Although the best mode has been shown and described in the drawings and specification, certain terminology has been used for the purpose of describing the embodiments of the invention and is not intended to be limiting or to limit the scope of the invention described in the claims. It is not. Therefore, it will be understood by those skilled in the art that various changes and modifications may be made without departing from the scope of the present invention.

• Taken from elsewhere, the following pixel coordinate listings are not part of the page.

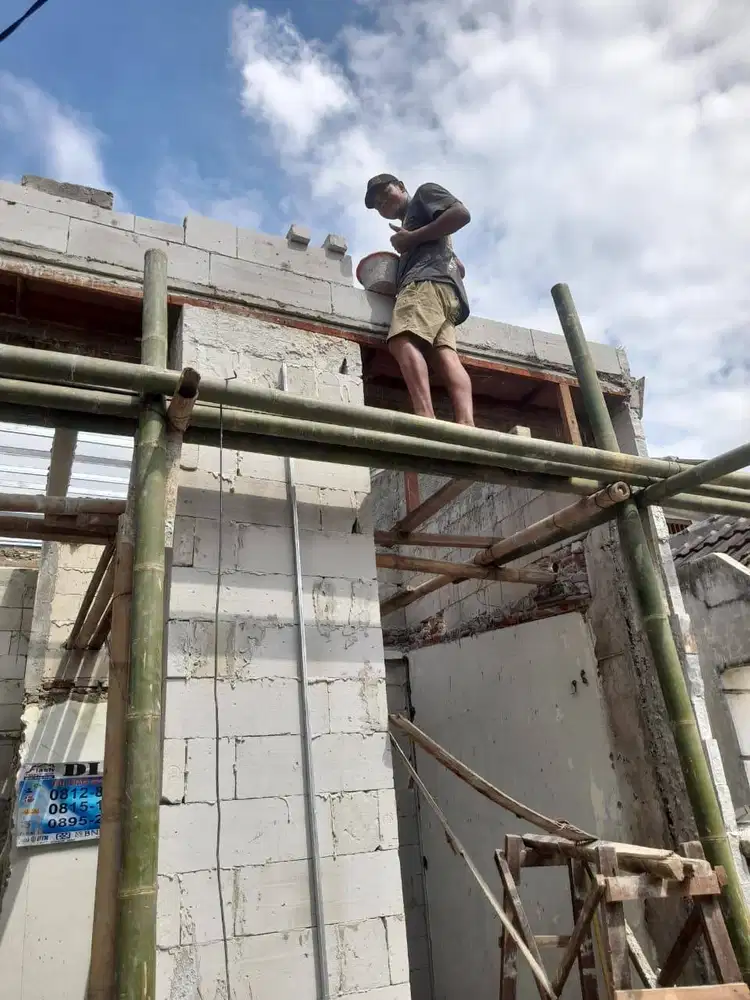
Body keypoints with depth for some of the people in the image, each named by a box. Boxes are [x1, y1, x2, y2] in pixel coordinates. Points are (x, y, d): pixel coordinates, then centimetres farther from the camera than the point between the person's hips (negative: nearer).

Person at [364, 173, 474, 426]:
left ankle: (425, 417, -49)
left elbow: (461, 214, 2)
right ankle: (467, 426, -39)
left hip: (428, 278, -8)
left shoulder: (424, 193, 23)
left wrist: (412, 238, 2)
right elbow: (459, 267, 41)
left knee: (403, 340, -29)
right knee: (445, 352, -17)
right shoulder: (409, 225, 44)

Accordingly, the true scope of the present invention should be determined by the technical idea of the appended claims.

100: sequence input unit 200: sequence total length calculation unit
300: k-mer generation unit 400: k-mer /
500: k-mer frequency counting unit 600: sequence similarity calculating unit

Claims

A sequence input unit configured to input two sequences X and Y;
A sequence total length calculator configured to calculate an overall length of each of the sequences X and Y input from the sequence input unit;
A k-mer generating unit configured to generate k-mers by dividing each of the sequences X and Y inputted from the sequence input unit according to the set k;
A k-mer / number replacement unit configured to replace k-mers for each of the sequences X and Y generated by the k-mer generation unit with numbers using a hash map;
A k-mer frequency counting unit configured to count a frequency of k-mers substituted in the k-mer / number substitution unit; And
(K-mer distance) using the total length of each of the sequences X and Y and the frequency of k-mers counted by the k-mer frequency counting unit, calculated by the total length calculating unit of the sequence, And a k-mer conversion unit for calculating the similarity of the sequence.

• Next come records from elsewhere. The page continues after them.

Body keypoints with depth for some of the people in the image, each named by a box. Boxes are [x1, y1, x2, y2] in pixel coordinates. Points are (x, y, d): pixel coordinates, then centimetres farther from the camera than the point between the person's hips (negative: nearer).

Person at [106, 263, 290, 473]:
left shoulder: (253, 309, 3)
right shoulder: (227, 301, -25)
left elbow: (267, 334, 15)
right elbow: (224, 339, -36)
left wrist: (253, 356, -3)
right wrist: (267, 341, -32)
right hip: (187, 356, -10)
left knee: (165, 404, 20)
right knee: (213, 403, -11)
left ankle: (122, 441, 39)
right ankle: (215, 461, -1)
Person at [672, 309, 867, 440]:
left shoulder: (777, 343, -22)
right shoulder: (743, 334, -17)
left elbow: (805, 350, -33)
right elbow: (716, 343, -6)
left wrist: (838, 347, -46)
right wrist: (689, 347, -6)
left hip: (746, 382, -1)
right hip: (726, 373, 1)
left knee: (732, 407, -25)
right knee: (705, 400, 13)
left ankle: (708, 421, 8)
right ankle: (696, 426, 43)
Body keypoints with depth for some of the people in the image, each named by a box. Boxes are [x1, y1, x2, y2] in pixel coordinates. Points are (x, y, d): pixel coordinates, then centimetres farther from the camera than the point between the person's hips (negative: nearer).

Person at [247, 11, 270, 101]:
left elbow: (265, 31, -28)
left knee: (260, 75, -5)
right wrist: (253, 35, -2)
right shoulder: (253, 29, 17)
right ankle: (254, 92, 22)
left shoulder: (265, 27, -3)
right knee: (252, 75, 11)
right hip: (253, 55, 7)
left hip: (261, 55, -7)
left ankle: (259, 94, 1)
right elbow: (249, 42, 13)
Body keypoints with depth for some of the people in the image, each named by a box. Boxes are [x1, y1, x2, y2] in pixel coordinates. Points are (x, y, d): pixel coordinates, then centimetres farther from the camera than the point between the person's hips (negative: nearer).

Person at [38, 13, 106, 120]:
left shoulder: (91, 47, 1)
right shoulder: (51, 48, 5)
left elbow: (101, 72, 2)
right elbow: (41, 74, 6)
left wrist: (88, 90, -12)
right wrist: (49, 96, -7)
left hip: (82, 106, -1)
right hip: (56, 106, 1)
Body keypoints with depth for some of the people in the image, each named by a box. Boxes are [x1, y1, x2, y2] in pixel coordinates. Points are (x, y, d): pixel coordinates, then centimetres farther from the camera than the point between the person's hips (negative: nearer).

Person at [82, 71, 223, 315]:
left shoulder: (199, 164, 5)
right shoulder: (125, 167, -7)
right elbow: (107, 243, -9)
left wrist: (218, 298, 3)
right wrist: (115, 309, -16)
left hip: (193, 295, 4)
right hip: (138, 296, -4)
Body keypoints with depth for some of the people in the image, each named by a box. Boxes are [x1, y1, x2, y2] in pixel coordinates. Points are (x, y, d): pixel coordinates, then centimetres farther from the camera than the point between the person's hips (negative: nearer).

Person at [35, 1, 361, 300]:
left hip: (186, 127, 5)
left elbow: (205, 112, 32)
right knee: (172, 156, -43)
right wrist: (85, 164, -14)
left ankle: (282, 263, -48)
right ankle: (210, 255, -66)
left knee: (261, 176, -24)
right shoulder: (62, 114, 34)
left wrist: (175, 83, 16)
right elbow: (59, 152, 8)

The method according to claim 1,
The sequence similarity calculation unit calculates the sequence similarity by using the following Equation 1

(1)

Where X and Y represent the sequence, d _{X and Y} represent k-mer distances between sequence X and Y, τ represents k-mer, and n _X (τ) and n _Y τ denotes the frequency of the corresponding k-mer in the sequences X and Y, l _X and l _Y denote the total length of the sequences X and Y, respectively, and k denotes a constant indicating the length of the k-mer it means]

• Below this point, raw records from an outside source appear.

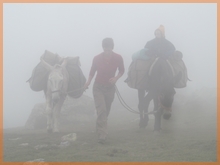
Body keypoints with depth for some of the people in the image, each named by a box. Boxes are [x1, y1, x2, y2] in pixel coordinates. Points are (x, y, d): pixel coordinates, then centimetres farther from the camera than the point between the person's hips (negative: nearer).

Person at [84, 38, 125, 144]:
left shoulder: (118, 58, -11)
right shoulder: (97, 58, -12)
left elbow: (122, 71, 5)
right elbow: (92, 71, 2)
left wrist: (116, 78, -14)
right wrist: (88, 82, -14)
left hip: (110, 88, 2)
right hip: (98, 87, -2)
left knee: (106, 111, 13)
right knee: (101, 110, -17)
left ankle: (101, 133, 32)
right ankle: (102, 135, -21)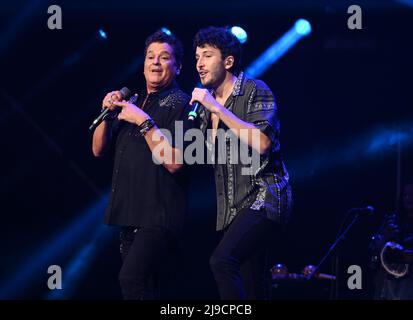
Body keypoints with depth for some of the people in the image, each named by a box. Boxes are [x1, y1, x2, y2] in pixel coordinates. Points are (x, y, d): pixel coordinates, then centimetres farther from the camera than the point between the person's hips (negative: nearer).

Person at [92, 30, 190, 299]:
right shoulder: (133, 103, 17)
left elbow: (175, 162, -18)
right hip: (129, 213, 8)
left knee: (132, 278, -22)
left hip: (159, 214, -8)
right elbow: (99, 149, 17)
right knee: (144, 285, 9)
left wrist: (144, 122, -19)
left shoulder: (181, 104, -6)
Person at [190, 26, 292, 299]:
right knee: (253, 288, 8)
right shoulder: (208, 100, 15)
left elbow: (262, 143, -23)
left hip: (263, 198, -8)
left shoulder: (256, 91, -7)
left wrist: (217, 108, -20)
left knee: (222, 261, -27)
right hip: (234, 205, 8)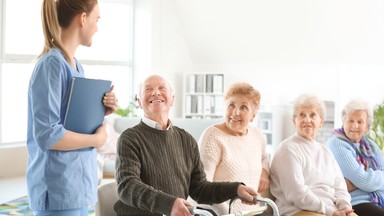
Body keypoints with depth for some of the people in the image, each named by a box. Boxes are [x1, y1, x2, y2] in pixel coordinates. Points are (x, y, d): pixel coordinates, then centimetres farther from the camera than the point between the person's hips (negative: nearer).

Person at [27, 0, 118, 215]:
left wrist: (101, 112, 1)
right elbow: (47, 136, -23)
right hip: (59, 189, -8)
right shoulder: (52, 63, -17)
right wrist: (97, 139, -12)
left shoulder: (76, 66, 11)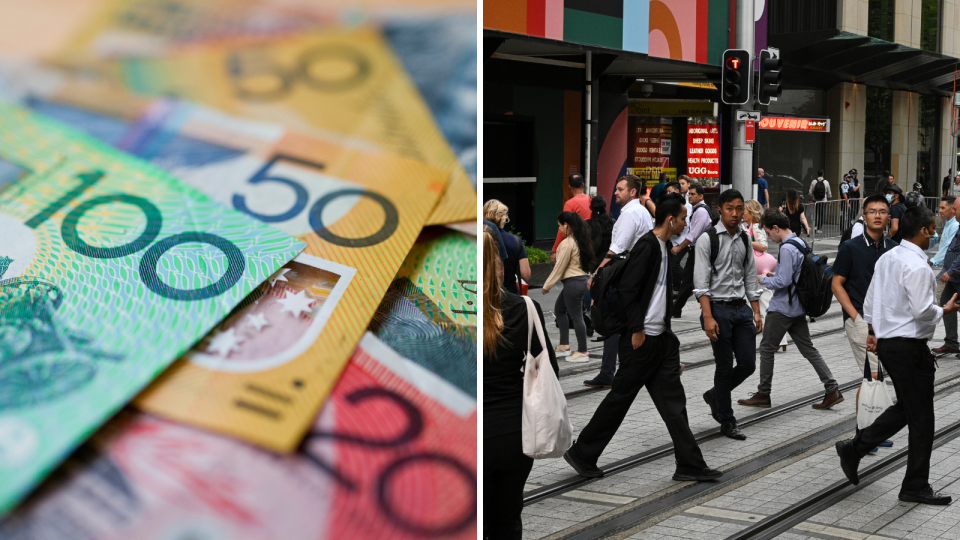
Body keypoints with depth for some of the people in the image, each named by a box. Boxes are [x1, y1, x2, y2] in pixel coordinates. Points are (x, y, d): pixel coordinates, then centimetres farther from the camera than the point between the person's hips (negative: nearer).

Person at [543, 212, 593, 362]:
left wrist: (547, 285, -6)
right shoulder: (580, 240, 11)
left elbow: (559, 267, -15)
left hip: (573, 282, -10)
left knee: (576, 316, -2)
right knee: (559, 310, 21)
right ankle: (564, 345, 24)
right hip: (583, 278, 10)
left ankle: (582, 352, 4)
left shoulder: (567, 243, -17)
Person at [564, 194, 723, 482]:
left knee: (673, 401, 6)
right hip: (642, 340, -9)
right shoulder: (646, 245, -15)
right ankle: (581, 455, 14)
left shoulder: (662, 247, 14)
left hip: (661, 339, 9)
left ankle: (690, 466, 9)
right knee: (620, 399, 0)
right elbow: (627, 289, -20)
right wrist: (637, 331, -19)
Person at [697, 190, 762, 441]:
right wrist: (708, 317, -18)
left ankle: (715, 396, 29)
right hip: (718, 307, -5)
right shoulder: (708, 239, -8)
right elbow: (701, 281, -12)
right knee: (725, 366, 1)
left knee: (748, 363, 4)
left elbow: (751, 278, 15)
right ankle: (727, 422, 14)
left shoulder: (745, 239, 10)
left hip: (741, 307, 6)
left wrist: (756, 312, 9)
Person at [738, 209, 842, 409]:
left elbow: (783, 281, -23)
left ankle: (763, 394, 11)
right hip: (797, 308, 9)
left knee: (767, 348, 3)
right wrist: (774, 274, 14)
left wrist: (764, 280, -7)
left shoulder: (787, 249, -20)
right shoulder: (800, 243, 10)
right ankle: (832, 390, 6)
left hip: (782, 308, -9)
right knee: (808, 349, 10)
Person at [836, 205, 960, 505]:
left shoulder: (887, 258, 9)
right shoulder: (917, 267, -20)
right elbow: (922, 311, -23)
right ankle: (916, 487, 10)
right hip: (909, 346, -9)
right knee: (921, 418, 2)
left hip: (887, 343, 9)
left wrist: (872, 330, 23)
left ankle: (854, 447, 18)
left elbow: (870, 300, 16)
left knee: (905, 408, 21)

Wherein the k-mer conversion apparatus is configured to calculate the sequence similarity using the k-mer conversion apparatus.

A k-mer conversion method for measuring the similarity of a sequence, which is implemented by a k-mer conversion apparatus for measuring the similarity of a sequence as set forth in claim 1 or 2, comprising:
A step of inputting two sequences X and Y from a sequence input unit;
The total length of each of the sequences X and Y inputted in the input step is calculated by the total sequence length calculating unit;
generating a k-mer by dividing each of the sequences X and Y inputted in the input step according to the set k;
replacing k-mers for each of the sequences X and Y generated by the k-mer / digit replacement unit with numbers using a hash map;
counting the frequency of the k-mer frequency counting unit for k-mers whose numbers have been replaced in the replacing step; And
(K-mer distance) using the total length of each of the sequences X and Y calculated in the calculation step and the frequency of k-mers counted in the counting step. A k-mer transformation method for measuring the similarity of sequences.